[Data for analysis]
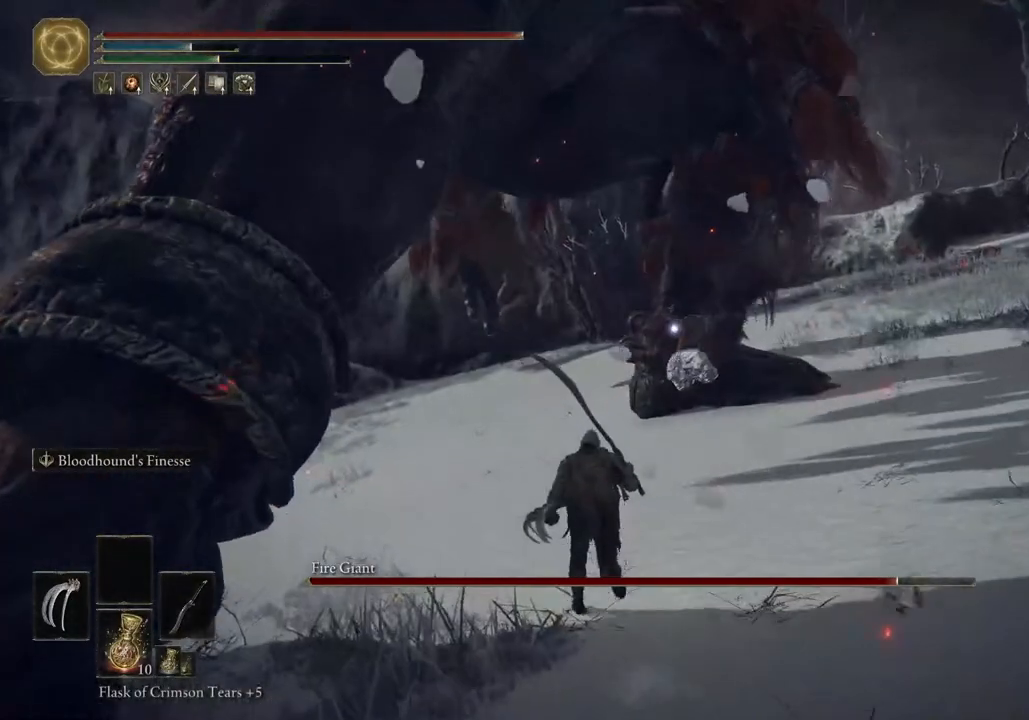
{"buttons": ["CIRCLE"], "left_stick": "up", "right_stick": "center", "events": []}
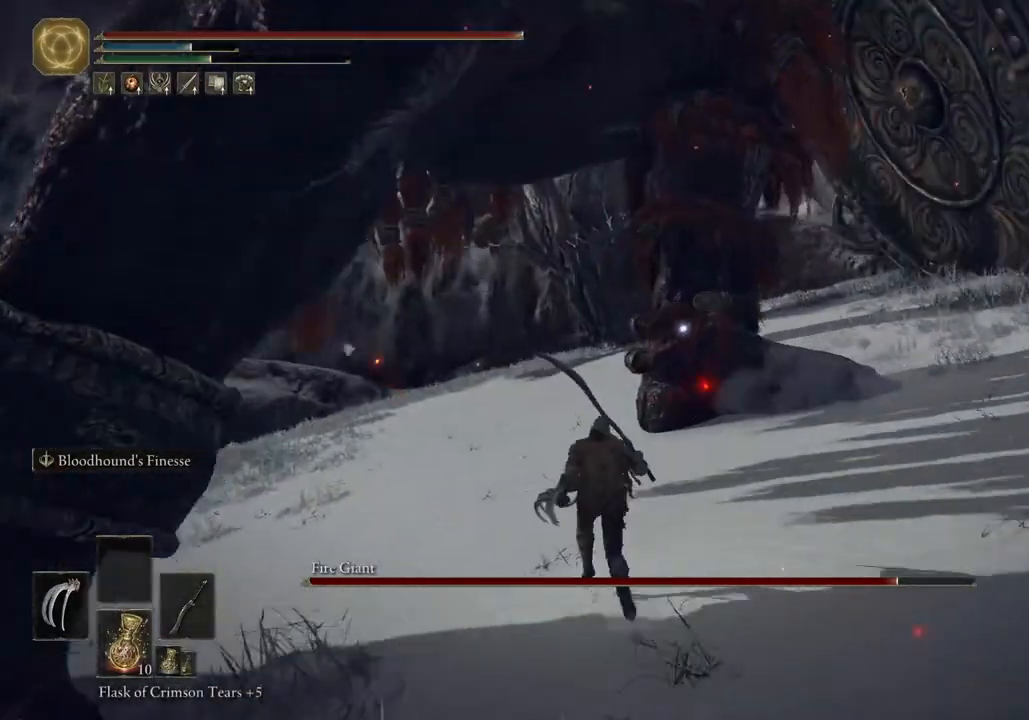
{"buttons": [], "left_stick": "up", "right_stick": "center", "events": [[383, "CIRCLE", "up"]]}
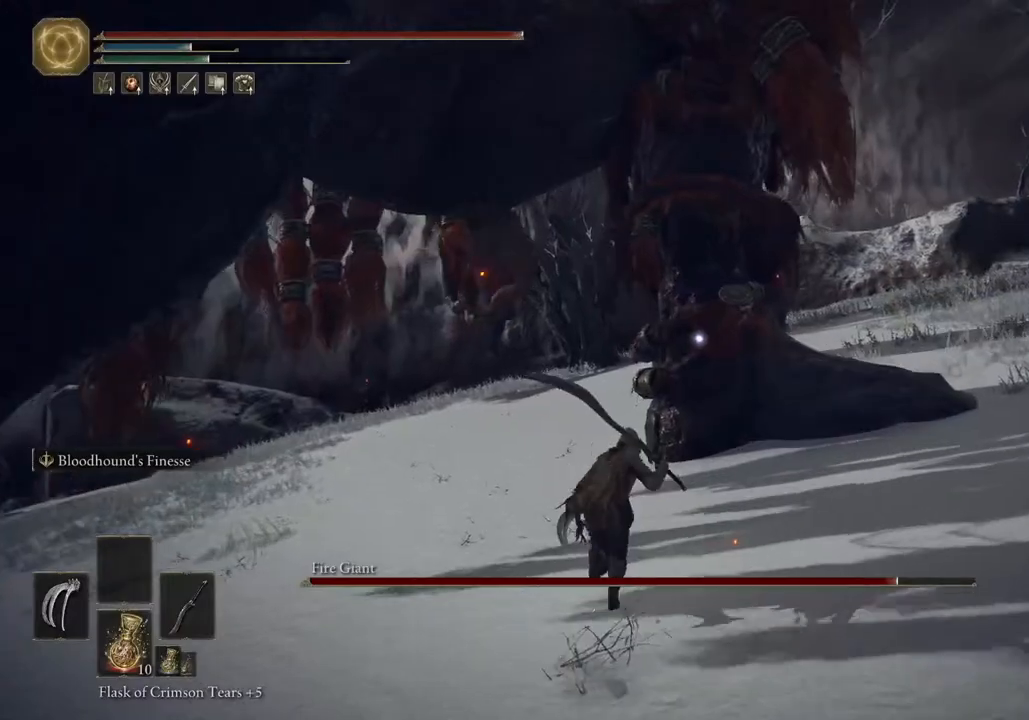
{"buttons": [], "left_stick": "up", "right_stick": "center", "events": []}
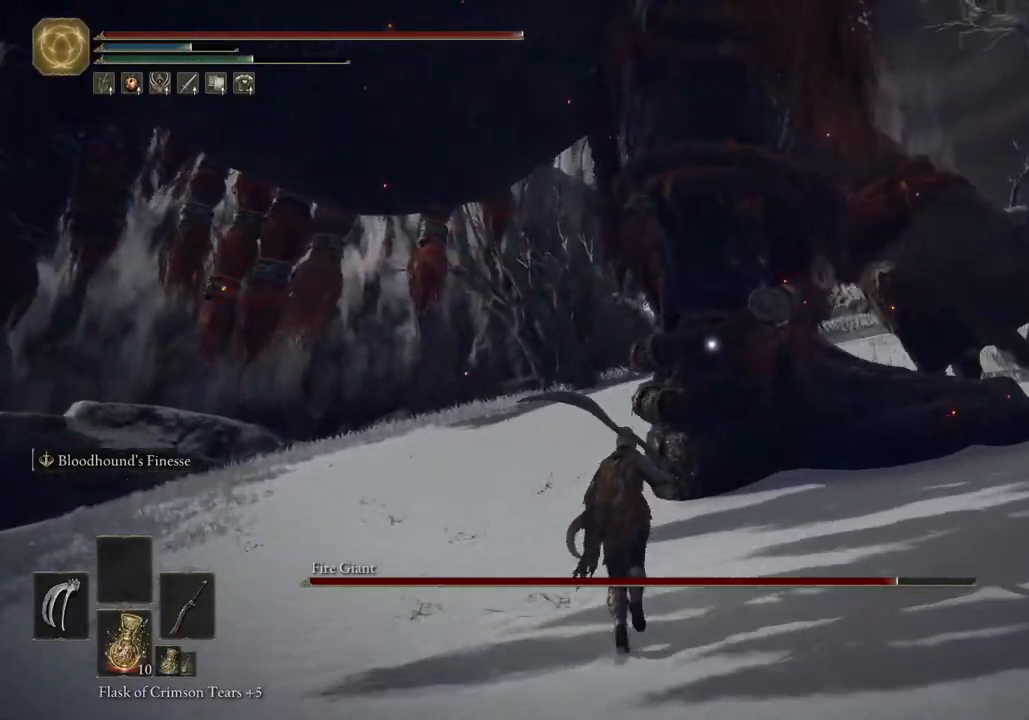
{"buttons": ["L2"], "left_stick": "up", "right_stick": "center", "events": [[100, "L2", "down"]]}
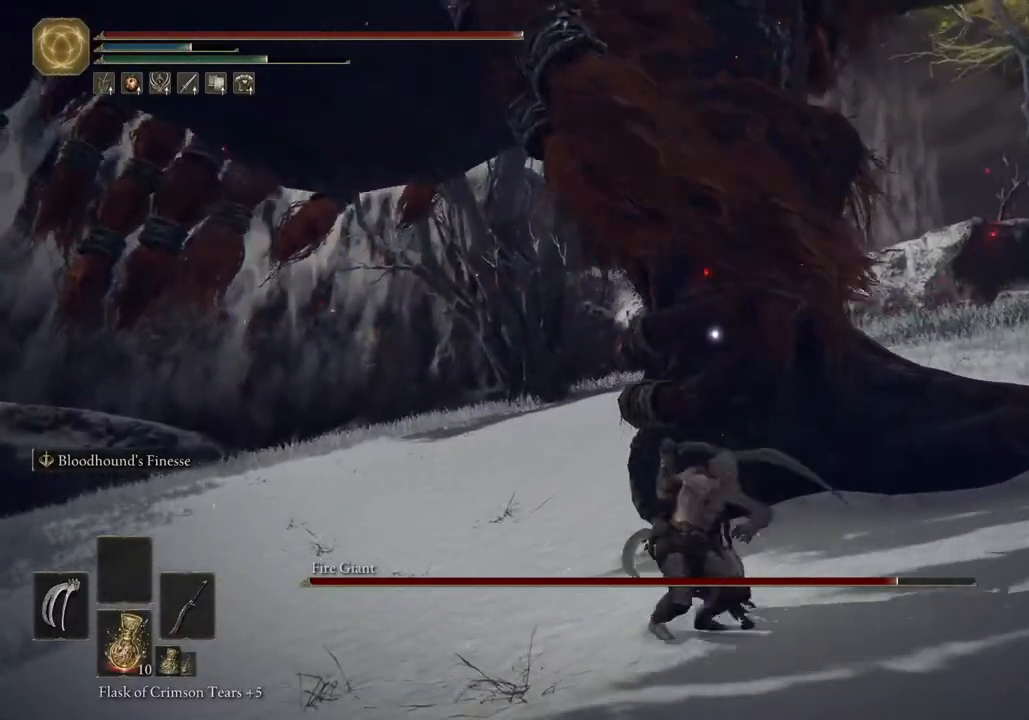
{"buttons": ["L1", "L2"], "left_stick": "up", "right_stick": "center", "events": [[217, "L1", "down"], [433, "L1", "up"], [500, "L1", "down"]]}
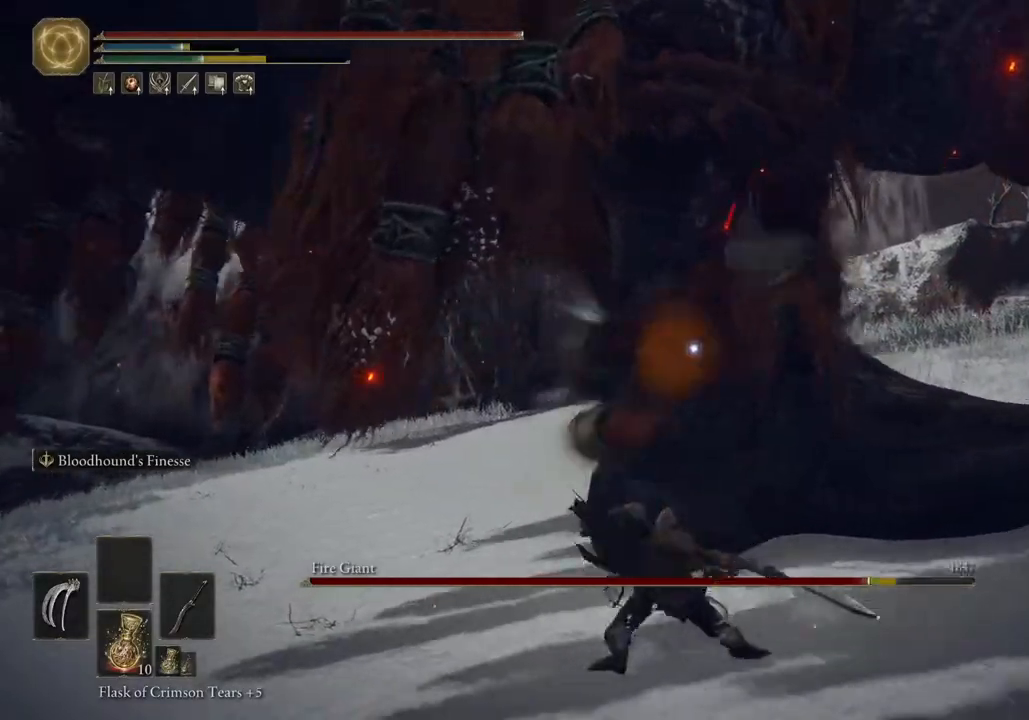
{"buttons": [], "left_stick": "up", "right_stick": "center", "events": [[50, "L1", "up"], [183, "L2", "up"]]}
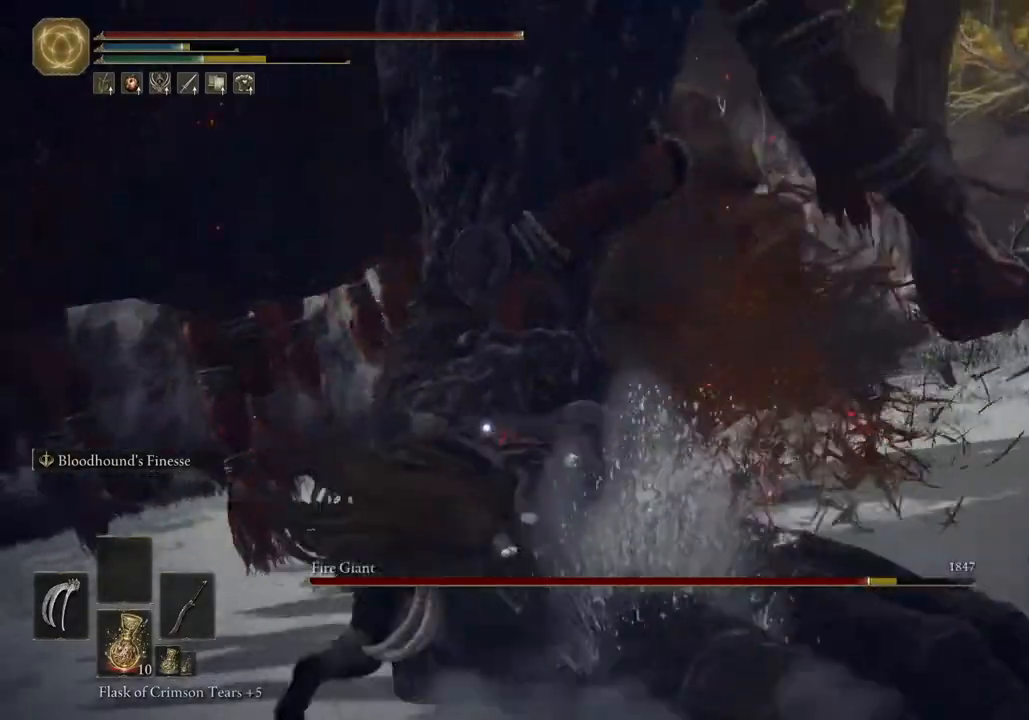
{"buttons": ["R2"], "left_stick": "up", "right_stick": "center", "events": [[217, "R2", "down"], [333, "R2", "up"], [433, "R2", "down"]]}
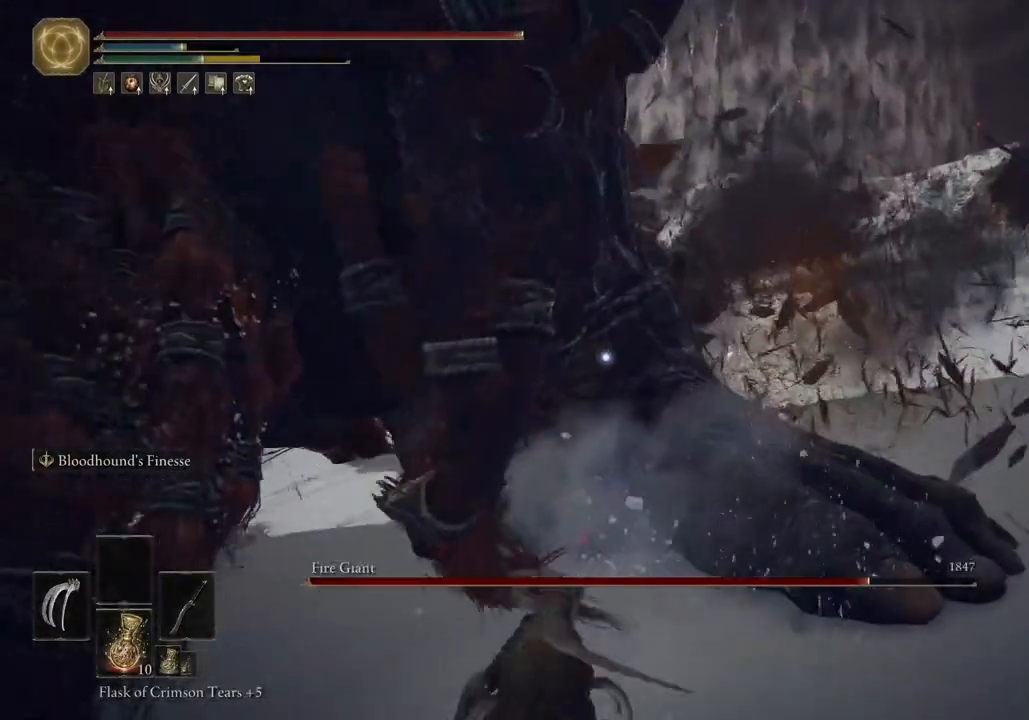
{"buttons": [], "left_stick": "up", "right_stick": "center", "events": [[33, "R2", "up"], [133, "R2", "down"], [233, "R2", "up"], [300, "R2", "down"], [450, "R2", "up"]]}
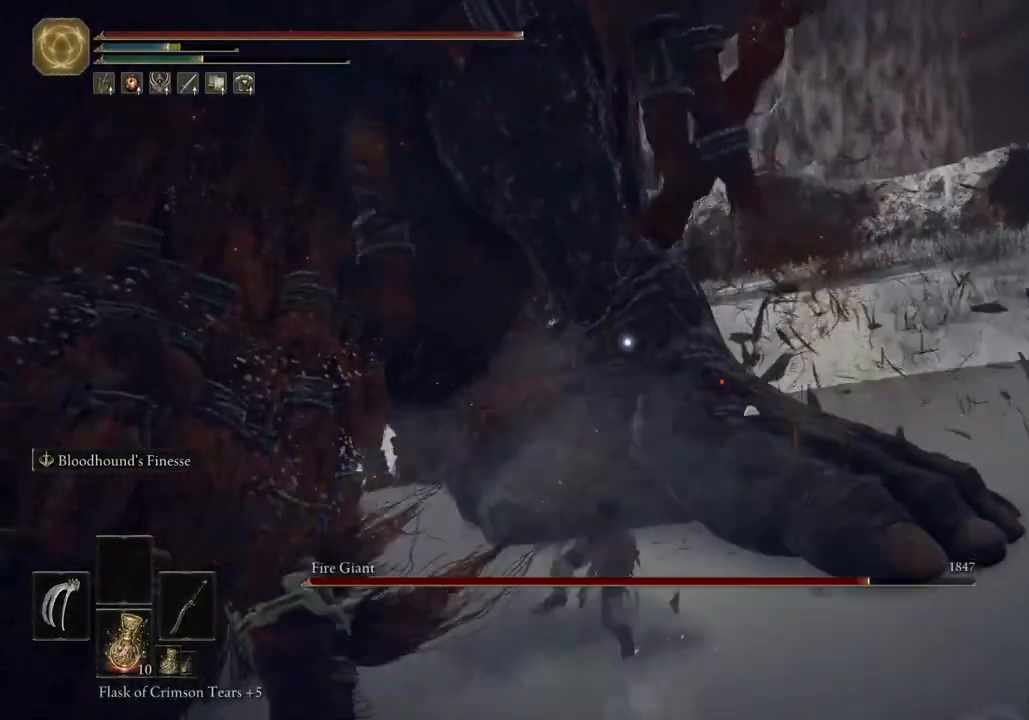
{"buttons": [], "left_stick": "right", "right_stick": "center", "events": [[317, "left_stick", "up-right"], [467, "left_stick", "right"]]}
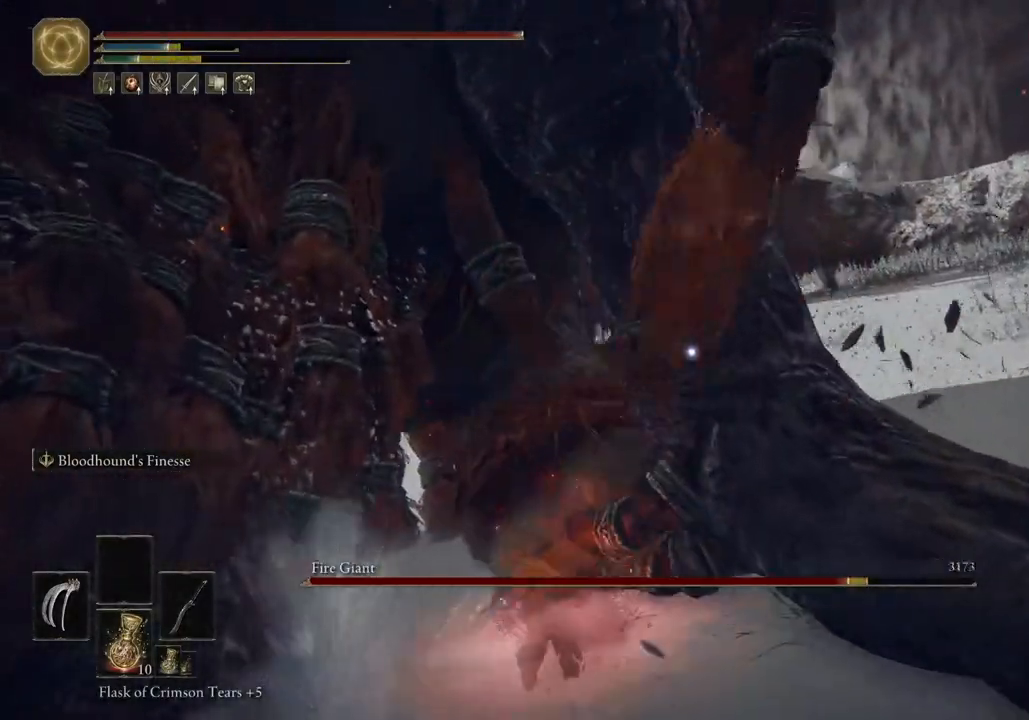
{"buttons": [], "left_stick": "down-right", "right_stick": "right", "events": [[250, "right_stick", "right"], [367, "left_stick", "down-right"]]}
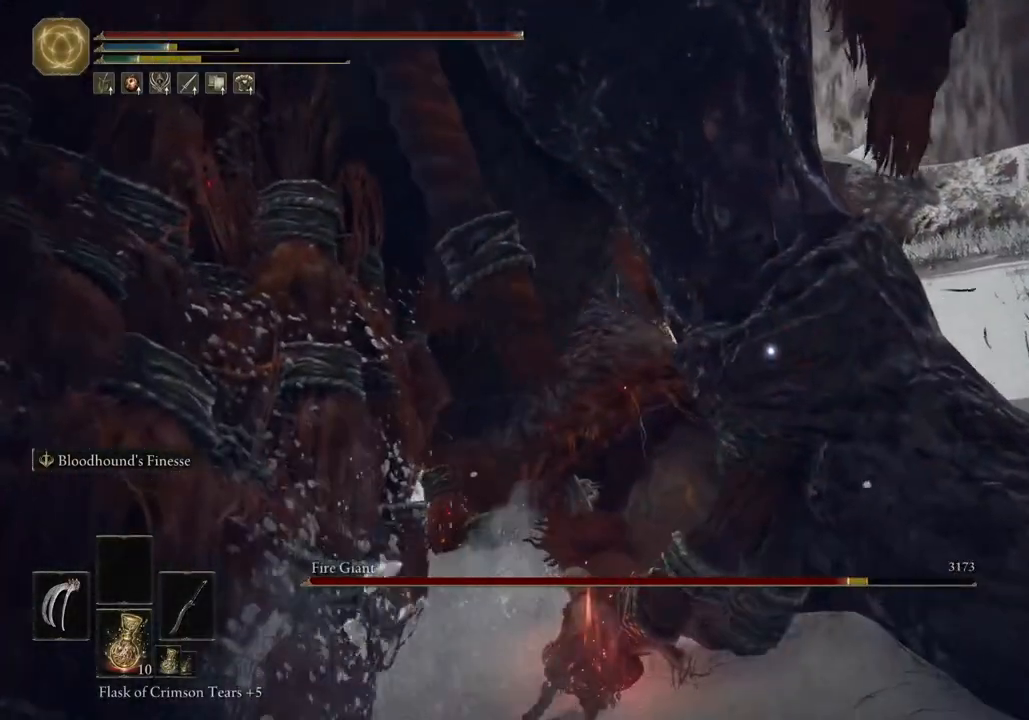
{"buttons": [], "left_stick": "down-right", "right_stick": "right", "events": []}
[/Data for analysis]
What to do
Where a line in the listing holds the string "CIRCLE", include it in the count, then report the total alone.

Result for this exercise
2